Data excerpts:
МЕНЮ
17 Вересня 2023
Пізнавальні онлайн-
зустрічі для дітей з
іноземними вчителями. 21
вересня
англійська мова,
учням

Instructions for the task: The data should be transcribed exactly, line for line.

Output below:
МЕНЮ
17 Вересня 2023
Пізнавальні онлайн-
зустрічі для дітей з
іноземними вчителями. 21
вересня
англійська мова,
учням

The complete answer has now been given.